150 Word Review: 'Ronin' (1998)
Eighty automobiles were harmed -- some totaled -- during the making of this film
John Frankenheimer can direct the hell out of a high-speed car chase. Fact. Ronin's whiplash-inducing action scenes are intoxicating. The screeching wheels, the roaring motors, the hairpin turns—harrowing, and nary a CGI shot.
Robert DeNiro is cunning as a former U.S. spy who joins a ragtag team of mercenaries to hunt a mysterious briefcase that every government wants. It was one of his best 90s performances. He's joined by a murderer’s row of hardboiled character actors -- including the great Jean Reno -- playing unemployed assassins exchanging barbed one-liners, courtesy of a snappy screenplay by J.D. Zeik and Richard Weiscz, macho playwright David Mamet' nom de plume.
Ronin is about secret agents smushed between two seismic historical events: the Cold War and the War on Terror. They're selling their deadly skills for the love of money, not country.
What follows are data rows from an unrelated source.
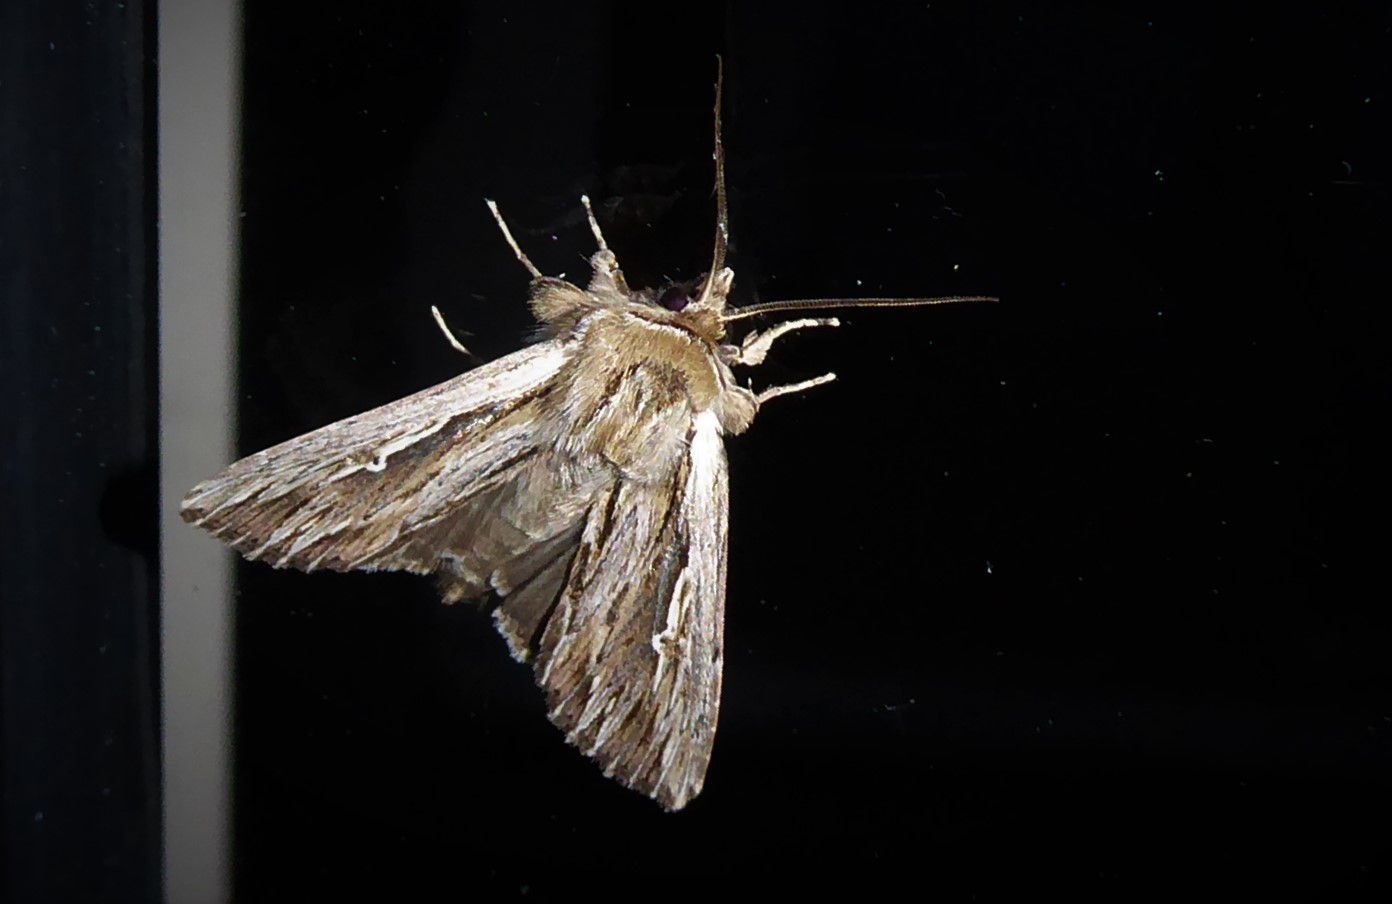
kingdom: Animalia
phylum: Arthropoda
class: Insecta
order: Lepidoptera
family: Noctuidae
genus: Persectania
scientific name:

It makes for a wonderfully cynical espionage thriller about dogs without leashes.
***
ALLEGED FUN FACT: The movie's title, Ronin, refers to masterless samurai. These medieval free agents were a favorite of famed director Akira Kurosawa. The ronin are title-dropped during a scene where a retired French spymaster Frenchplains Japanese history. Mamet probably wrote that.